» **TEXT EXCERPT**:

——————————

Requirements
Design a live video streaming platform comparable to Twitch or YouTube Live. Key requirements: support millions of concurrent viewers per stream, end-to-end latency under 10 seconds for live content, adaptive quality from 360p up to 1080p and 4K, graceful degradation for viewers on slow connections, and live chat co-located with the stream.
Scale targets: Twitch peaks at ~8 million concurrent viewers, ~30,000 concurrent streams. Each stream generates 6-8 transcoded variants. The CDN must absorb the vast majority of delivery bandwidth – the origin cannot serve viewers directly at this scale.
Video Ingest
The streamer runs broadcasting software (OBS, Streamlabs, or a native app) that encodes video locally and sends a high-bitrate RTMP stream to an ingest server. RTMP (Real-Time Messaging Protocol) is the standard for live ingest because it is low latency and widely supported by encoder software.
Ingest servers are geographically distributed (closest ingest point minimizes the streamer’s upload latency and packet loss). A stream key authenticates the streamer. The ingest server accepts the incoming RTMP connection, validates the stream key, and receives the raw high-bitrate stream (typically 6-15 Mbps for 1080p60). It buffers and segments the incoming stream into 2-6 second chunks and passes those chunks to the transcoding pipeline.
The ingest path is latency-critical for the streamer but not for viewers – the viewer always lags behind live by at least a few segment durations. Keep ingest servers close to streamers, not close to viewers.
Transcoding Pipeline
Each 2-6 second chunk from the ingest server is transcoded into multiple quality tiers in parallel: 360p (400 Kbps), 480p (800 Kbps), 720p (2.5 Mbps), 1080p (5 Mbps), and optionally 4K (15+ Mbps). This is the most compute-intensive part of the system.

——————————

» **SUPPLIED MATERIAL**:
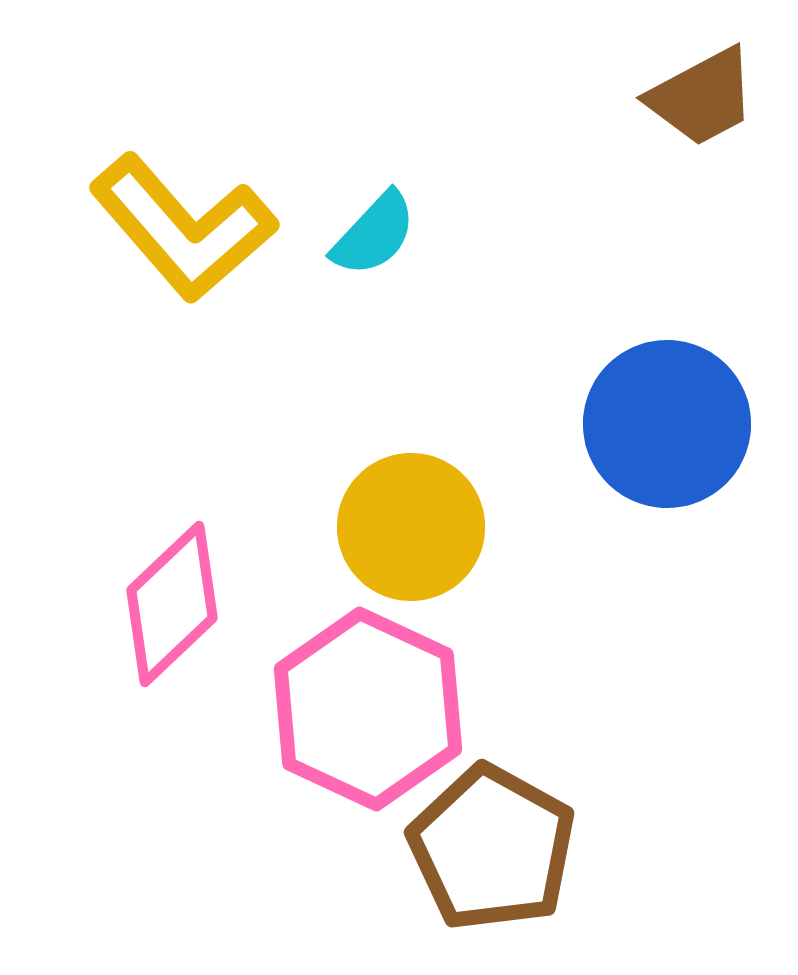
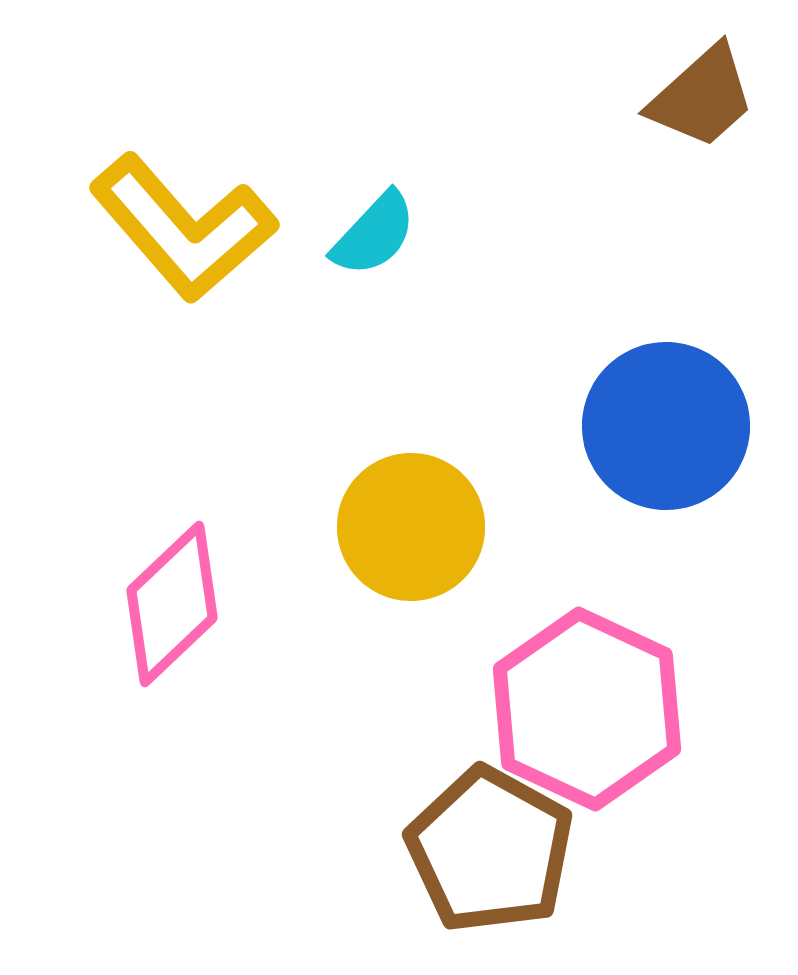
brown trapezoid: rotated 14 degrees counterclockwise
blue circle: moved 1 px left, 2 px down
pink hexagon: moved 219 px right
brown pentagon: moved 2 px left, 2 px down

——————————

» **PROBLEMS TO SOLVE**:
(1) Summarize the live streaming design text in two sentences.
(2) Return everything in the live streaming design text from "Video Ingest" down to "the transcoding pipeline.", word for word.
(3) Carry the live streaming design text forward from its final sentence.
The lines above are separate material with no connection to the live streaming design text.

» **RESULTS OF THE TASKS**:
(1) The platform must serve millions of concurrent viewers per stream with under 10 seconds of latency, adaptive quality from 360p to 4K, graceful degradation on slow connections, and live chat co-located with the stream, with a CDN absorbing most delivery bandwidth. Streamers send high-bitrate RTMP streams to geographically distributed ingest servers, which validate a stream key and segment the stream into 2-6 second chunks that are transcoded in parallel into multiple quality tiers.

(2)
Video Ingest
The streamer runs broadcasting software (OBS, Streamlabs, or a native app) that encodes video locally and sends a high-bitrate RTMP stream to an ingest server. RTMP (Real-Time Messaging Protocol) is the standard for live ingest because it is low latency and widely supported by encoder software.
Ingest servers are geographically distributed (closest ingest point minimizes the streamer’s upload latency and packet loss). A stream key authenticates the streamer. The ingest server accepts the incoming RTMP connection, validates the stream key, and receives the raw high-bitrate stream (typically 6-15 Mbps for 1080p60). It buffers and segments the incoming stream into 2-6 second chunks and passes those chunks to the transcoding pipeline.

(3)
Transcoding is GPU-accelerated (NVENC on NVIDIA GPUs, or cloud-based GPU instances). The pipeline scales horizontally – each chunk can be dispatched to a separate transcoding worker. A job queue (SQS, Kafka, or internal) distributes chunks to available workers. Workers output HLS or DASH segments for each quality tier and upload them to object storage or push them to CDN edge caches.
At 30,000 concurrent streams with 6 quality tiers each, the transcoding fleet is substantial. Cloud autoscaling or a dedicated fleet with capacity headroom handles peak load. Cost is significant – transcoding is typically the largest infrastructure cost for a live streaming platform.
Adaptive Bitrate Streaming (HLS / DASH)
HLS (HTTP Live Streaming) is the dominant delivery format for live video. The transcoding pipeline produces:
- Segment files (.ts or .mp4 fragments), 2-6 seconds each, one set per quality tier
- A variant playlist (.m3u8) listing available quality tiers with their bitrates and resolutions
- A per-quality media playlist (.m3u8) listing the URLs of the most recent segments
The video player fetches the variant playlist, chooses an initial quality tier, then repeatedly fetches the media playlist for that tier to discover new segments and download them before the playback buffer runs out.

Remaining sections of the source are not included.